• _연습 자료_:

------------------------------------

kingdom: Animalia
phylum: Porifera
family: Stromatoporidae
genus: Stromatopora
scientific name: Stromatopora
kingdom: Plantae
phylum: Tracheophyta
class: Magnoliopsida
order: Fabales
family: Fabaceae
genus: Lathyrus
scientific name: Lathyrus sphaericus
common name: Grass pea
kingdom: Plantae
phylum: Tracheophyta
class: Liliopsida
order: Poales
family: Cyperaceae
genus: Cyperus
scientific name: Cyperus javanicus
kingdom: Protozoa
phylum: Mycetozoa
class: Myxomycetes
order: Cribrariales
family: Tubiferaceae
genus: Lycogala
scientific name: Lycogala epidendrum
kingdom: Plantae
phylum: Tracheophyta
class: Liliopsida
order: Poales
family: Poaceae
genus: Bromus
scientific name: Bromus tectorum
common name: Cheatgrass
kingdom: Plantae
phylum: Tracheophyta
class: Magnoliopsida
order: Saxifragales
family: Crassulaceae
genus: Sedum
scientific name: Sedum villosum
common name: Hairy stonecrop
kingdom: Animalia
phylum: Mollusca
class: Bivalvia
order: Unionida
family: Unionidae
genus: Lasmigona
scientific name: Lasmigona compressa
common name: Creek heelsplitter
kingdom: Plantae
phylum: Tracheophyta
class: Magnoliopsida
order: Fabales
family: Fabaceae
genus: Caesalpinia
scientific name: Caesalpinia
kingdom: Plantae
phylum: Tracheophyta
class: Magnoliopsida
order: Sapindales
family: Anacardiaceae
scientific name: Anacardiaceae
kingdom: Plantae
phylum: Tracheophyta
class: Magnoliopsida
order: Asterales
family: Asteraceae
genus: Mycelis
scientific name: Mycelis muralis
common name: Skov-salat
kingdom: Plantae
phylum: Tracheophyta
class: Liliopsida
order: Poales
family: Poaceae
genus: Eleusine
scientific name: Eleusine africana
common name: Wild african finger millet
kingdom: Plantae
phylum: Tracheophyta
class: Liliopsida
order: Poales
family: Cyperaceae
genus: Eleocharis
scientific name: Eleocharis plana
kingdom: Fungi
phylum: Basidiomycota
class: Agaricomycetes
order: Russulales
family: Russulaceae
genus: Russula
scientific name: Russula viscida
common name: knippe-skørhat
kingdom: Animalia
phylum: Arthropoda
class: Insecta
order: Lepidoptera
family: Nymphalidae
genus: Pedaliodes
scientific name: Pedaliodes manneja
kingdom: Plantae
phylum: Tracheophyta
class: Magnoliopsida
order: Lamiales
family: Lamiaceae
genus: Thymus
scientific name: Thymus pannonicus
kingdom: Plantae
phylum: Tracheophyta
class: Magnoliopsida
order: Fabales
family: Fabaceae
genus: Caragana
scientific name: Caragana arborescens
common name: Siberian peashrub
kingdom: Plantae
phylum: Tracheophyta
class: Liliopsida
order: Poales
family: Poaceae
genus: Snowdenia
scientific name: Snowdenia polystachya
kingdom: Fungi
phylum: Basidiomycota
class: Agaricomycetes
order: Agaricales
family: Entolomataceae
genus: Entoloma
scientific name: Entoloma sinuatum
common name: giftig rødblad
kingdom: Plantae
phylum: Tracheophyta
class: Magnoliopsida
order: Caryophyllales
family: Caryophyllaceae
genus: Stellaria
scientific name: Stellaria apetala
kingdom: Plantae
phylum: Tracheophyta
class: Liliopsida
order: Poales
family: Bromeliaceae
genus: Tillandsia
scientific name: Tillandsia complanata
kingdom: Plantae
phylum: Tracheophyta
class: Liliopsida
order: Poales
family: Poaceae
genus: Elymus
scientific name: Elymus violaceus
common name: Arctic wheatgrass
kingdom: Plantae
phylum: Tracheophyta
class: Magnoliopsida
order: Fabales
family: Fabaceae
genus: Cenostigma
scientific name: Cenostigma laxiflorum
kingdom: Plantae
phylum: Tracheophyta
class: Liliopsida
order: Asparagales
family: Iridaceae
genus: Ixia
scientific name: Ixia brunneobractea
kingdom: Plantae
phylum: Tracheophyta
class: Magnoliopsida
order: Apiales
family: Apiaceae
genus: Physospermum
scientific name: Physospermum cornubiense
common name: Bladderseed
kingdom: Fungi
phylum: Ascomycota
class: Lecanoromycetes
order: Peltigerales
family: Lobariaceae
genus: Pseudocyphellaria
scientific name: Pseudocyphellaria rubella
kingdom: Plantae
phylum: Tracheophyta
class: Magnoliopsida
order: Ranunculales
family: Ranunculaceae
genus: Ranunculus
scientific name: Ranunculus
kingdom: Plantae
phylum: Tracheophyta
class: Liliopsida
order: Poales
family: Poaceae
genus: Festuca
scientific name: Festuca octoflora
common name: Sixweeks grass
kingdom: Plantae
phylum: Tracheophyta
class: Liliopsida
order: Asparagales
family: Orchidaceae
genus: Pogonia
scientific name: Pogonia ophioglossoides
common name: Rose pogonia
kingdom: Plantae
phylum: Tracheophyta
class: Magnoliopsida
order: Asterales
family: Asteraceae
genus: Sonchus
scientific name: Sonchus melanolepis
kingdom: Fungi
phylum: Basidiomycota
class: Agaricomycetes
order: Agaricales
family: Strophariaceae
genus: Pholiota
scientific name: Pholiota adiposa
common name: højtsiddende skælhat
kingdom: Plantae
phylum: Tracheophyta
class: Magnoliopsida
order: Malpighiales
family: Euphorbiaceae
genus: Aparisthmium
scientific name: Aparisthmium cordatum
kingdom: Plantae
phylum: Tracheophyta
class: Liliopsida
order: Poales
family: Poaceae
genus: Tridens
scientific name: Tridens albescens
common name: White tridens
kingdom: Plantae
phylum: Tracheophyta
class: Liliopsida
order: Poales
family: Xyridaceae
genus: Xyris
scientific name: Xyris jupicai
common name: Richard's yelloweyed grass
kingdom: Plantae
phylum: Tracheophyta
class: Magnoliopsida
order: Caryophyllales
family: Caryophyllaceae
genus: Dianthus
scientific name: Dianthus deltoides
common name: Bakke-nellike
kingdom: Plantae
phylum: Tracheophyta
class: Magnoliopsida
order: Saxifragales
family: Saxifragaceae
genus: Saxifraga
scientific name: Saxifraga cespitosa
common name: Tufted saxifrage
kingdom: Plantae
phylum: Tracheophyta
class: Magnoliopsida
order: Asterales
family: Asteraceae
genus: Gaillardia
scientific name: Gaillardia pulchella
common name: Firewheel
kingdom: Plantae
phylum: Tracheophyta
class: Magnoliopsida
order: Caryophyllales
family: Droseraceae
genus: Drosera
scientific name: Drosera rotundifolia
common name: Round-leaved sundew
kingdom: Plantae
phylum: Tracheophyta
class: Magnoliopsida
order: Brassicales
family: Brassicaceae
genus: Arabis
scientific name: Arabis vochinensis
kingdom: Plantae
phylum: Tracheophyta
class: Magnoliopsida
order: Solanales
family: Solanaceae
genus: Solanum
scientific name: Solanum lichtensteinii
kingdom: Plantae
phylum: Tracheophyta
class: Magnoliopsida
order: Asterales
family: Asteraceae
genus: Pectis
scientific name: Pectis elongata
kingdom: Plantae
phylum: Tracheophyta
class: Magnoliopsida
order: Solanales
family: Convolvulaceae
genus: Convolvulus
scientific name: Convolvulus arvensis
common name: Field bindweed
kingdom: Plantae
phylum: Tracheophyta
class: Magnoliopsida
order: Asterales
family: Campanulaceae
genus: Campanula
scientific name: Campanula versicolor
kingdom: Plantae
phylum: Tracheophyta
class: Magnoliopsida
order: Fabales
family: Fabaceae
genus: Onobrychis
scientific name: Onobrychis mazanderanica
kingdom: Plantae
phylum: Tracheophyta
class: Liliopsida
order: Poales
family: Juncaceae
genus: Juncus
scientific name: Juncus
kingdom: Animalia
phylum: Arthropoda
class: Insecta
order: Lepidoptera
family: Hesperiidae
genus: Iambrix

------------------------------------

• _수행할 과제_: 모든 행을 다시 적되, "common name" 부분만 "vernacular name" 표현으로 바꾸고 나머지는 그대로 두세요.

• _문제 정답_:
kingdom: Animalia
phylum: Porifera
family: Stromatoporidae
genus: Stromatopora
scientific name: Stromatopora
kingdom: Plantae
phylum: Tracheophyta
class: Magnoliopsida
order: Fabales
family: Fabaceae
genus: Lathyrus
scientific name: Lathyrus sphaericus
vernacular name: Grass pea
kingdom: Plantae
phylum: Tracheophyta
class: Liliopsida
order: Poales
family: Cyperaceae
genus: Cyperus
scientific name: Cyperus javanicus
kingdom: Protozoa
phylum: Mycetozoa
class: Myxomycetes
order: Cribrariales
family: Tubiferaceae
genus: Lycogala
scientific name: Lycogala epidendrum
kingdom: Plantae
phylum: Tracheophyta
class: Liliopsida
order: Poales
family: Poaceae
genus: Bromus
scientific name: Bromus tectorum
vernacular name: Cheatgrass
kingdom: Plantae
phylum: Tracheophyta
class: Magnoliopsida
order: Saxifragales
family: Crassulaceae
genus: Sedum
scientific name: Sedum villosum
vernacular name: Hairy stonecrop
kingdom: Animalia
phylum: Mollusca
class: Bivalvia
order: Unionida
family: Unionidae
genus: Lasmigona
scientific name: Lasmigona compressa
vernacular name: Creek heelsplitter
kingdom: Plantae
phylum: Tracheophyta
class: Magnoliopsida
order: Fabales
family: Fabaceae
genus: Caesalpinia
scientific name: Caesalpinia
kingdom: Plantae
phylum: Tracheophyta
class: Magnoliopsida
order: Sapindales
family: Anacardiaceae
scientific name: Anacardiaceae
kingdom: Plantae
phylum: Tracheophyta
class: Magnoliopsida
order: Asterales
family: Asteraceae
genus: Mycelis
scientific name: Mycelis muralis
vernacular name: Skov-salat
kingdom: Plantae
phylum: Tracheophyta
class: Liliopsida
order: Poales
family: Poaceae
genus: Eleusine
scientific name: Eleusine africana
vernacular name: Wild african finger millet
kingdom: Plantae
phylum: Tracheophyta
class: Liliopsida
order: Poales
family: Cyperaceae
genus: Eleocharis
scientific name: Eleocharis plana
kingdom: Fungi
phylum: Basidiomycota
class: Agaricomycetes
order: Russulales
family: Russulaceae
genus: Russula
scientific name: Russula viscida
vernacular name: knippe-skørhat
kingdom: Animalia
phylum: Arthropoda
class: Insecta
order: Lepidoptera
family: Nymphalidae
genus: Pedaliodes
scientific name: Pedaliodes manneja
kingdom: Plantae
phylum: Tracheophyta
class: Magnoliopsida
order: Lamiales
family: Lamiaceae
genus: Thymus
scientific name: Thymus pannonicus
kingdom: Plantae
phylum: Tracheophyta
class: Magnoliopsida
order: Fabales
family: Fabaceae
genus: Caragana
scientific name: Caragana arborescens
vernacular name: Siberian peashrub
kingdom: Plantae
phylum: Tracheophyta
class: Liliopsida
order: Poales
family: Poaceae
genus: Snowdenia
scientific name: Snowdenia polystachya
kingdom: Fungi
phylum: Basidiomycota
class: Agaricomycetes
order: Agaricales
family: Entolomataceae
genus: Entoloma
scientific name: Entoloma sinuatum
vernacular name: giftig rødblad
kingdom: Plantae
phylum: Tracheophyta
class: Magnoliopsida
order: Caryophyllales
family: Caryophyllaceae
genus: Stellaria
scientific name: Stellaria apetala
kingdom: Plantae
phylum: Tracheophyta
class: Liliopsida
order: Poales
family: Bromeliaceae
genus: Tillandsia
scientific name: Tillandsia complanata
kingdom: Plantae
phylum: Tracheophyta
class: Liliopsida
order: Poales
family: Poaceae
genus: Elymus
scientific name: Elymus violaceus
vernacular name: Arctic wheatgrass
kingdom: Plantae
phylum: Tracheophyta
class: Magnoliopsida
order: Fabales
family: Fabaceae
genus: Cenostigma
scientific name: Cenostigma laxiflorum
kingdom: Plantae
phylum: Tracheophyta
class: Liliopsida
order: Asparagales
family: Iridaceae
genus: Ixia
scientific name: Ixia brunneobractea
kingdom: Plantae
phylum: Tracheophyta
class: Magnoliopsida
order: Apiales
family: Apiaceae
genus: Physospermum
scientific name: Physospermum cornubiense
vernacular name: Bladderseed
kingdom: Fungi
phylum: Ascomycota
class: Lecanoromycetes
order: Peltigerales
family: Lobariaceae
genus: Pseudocyphellaria
scientific name: Pseudocyphellaria rubella
kingdom: Plantae
phylum: Tracheophyta
class: Magnoliopsida
order: Ranunculales
family: Ranunculaceae
genus: Ranunculus
scientific name: Ranunculus
kingdom: Plantae
phylum: Tracheophyta
class: Liliopsida
order: Poales
family: Poaceae
genus: Festuca
scientific name: Festuca octoflora
vernacular name: Sixweeks grass
kingdom: Plantae
phylum: Tracheophyta
class: Liliopsida
order: Asparagales
family: Orchidaceae
genus: Pogonia
scientific name: Pogonia ophioglossoides
vernacular name: Rose pogonia
kingdom: Plantae
phylum: Tracheophyta
class: Magnoliopsida
order: Asterales
family: Asteraceae
genus: Sonchus
scientific name: Sonchus melanolepis
kingdom: Fungi
phylum: Basidiomycota
class: Agaricomycetes
order: Agaricales
family: Strophariaceae
genus: Pholiota
scientific name: Pholiota adiposa
vernacular name: højtsiddende skælhat
kingdom: Plantae
phylum: Tracheophyta
class: Magnoliopsida
order: Malpighiales
family: Euphorbiaceae
genus: Aparisthmium
scientific name: Aparisthmium cordatum
kingdom: Plantae
phylum: Tracheophyta
class: Liliopsida
order: Poales
family: Poaceae
genus: Tridens
scientific name: Tridens albescens
vernacular name: White tridens
kingdom: Plantae
phylum: Tracheophyta
class: Liliopsida
order: Poales
family: Xyridaceae
genus: Xyris
scientific name: Xyris jupicai
vernacular name: Richard's yelloweyed grass
kingdom: Plantae
phylum: Tracheophyta
class: Magnoliopsida
order: Caryophyllales
family: Caryophyllaceae
genus: Dianthus
scientific name: Dianthus deltoides
vernacular name: Bakke-nellike
kingdom: Plantae
phylum: Tracheophyta
class: Magnoliopsida
order: Saxifragales
family: Saxifragaceae
genus: Saxifraga
scientific name: Saxifraga cespitosa
vernacular name: Tufted saxifrage
kingdom: Plantae
phylum: Tracheophyta
class: Magnoliopsida
order: Asterales
family: Asteraceae
genus: Gaillardia
scientific name: Gaillardia pulchella
vernacular name: Firewheel
kingdom: Plantae
phylum: Tracheophyta
class: Magnoliopsida
order: Caryophyllales
family: Droseraceae
genus: Drosera
scientific name: Drosera rotundifolia
vernacular name: Round-leaved sundew
kingdom: Plantae
phylum: Tracheophyta
class: Magnoliopsida
order: Brassicales
family: Brassicaceae
genus: Arabis
scientific name: Arabis vochinensis
kingdom: Plantae
phylum: Tracheophyta
class: Magnoliopsida
order: Solanales
family: Solanaceae
genus: Solanum
scientific name: Solanum lichtensteinii
kingdom: Plantae
phylum: Tracheophyta
class: Magnoliopsida
order: Asterales
family: Asteraceae
genus: Pectis
scientific name: Pectis elongata
kingdom: Plantae
phylum: Tracheophyta
class: Magnoliopsida
order: Solanales
family: Convolvulaceae
genus: Convolvulus
scientific name: Convolvulus arvensis
vernacular name: Field bindweed
kingdom: Plantae
phylum: Tracheophyta
class: Magnoliopsida
order: Asterales
family: Campanulaceae
genus: Campanula
scientific name: Campanula versicolor
kingdom: Plantae
phylum: Tracheophyta
class: Magnoliopsida
order: Fabales
family: Fabaceae
genus: Onobrychis
scientific name: Onobrychis mazanderanica
kingdom: Plantae
phylum: Tracheophyta
class: Liliopsida
order: Poales
family: Juncaceae
genus: Juncus
scientific name: Juncus
kingdom: Animalia
phylum: Arthropoda
class: Insecta
order: Lepidoptera
family: Hesperiidae
genus: Iambrix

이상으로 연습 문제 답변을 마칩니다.